> [Exercise details] Retype the text lines from each of the records below without changing a character, and leave the pictures out of your answer.

> [Source information]
========================

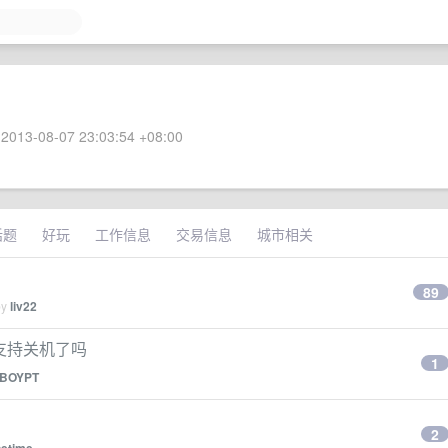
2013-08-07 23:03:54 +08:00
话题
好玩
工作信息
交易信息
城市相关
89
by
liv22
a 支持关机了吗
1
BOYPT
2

========================

> [Result below]
2013-08-07 23:03:54 +08:00
话题
好玩
工作信息
交易信息
城市相关
89
by
liv22
a 支持关机了吗
1
BOYPT
2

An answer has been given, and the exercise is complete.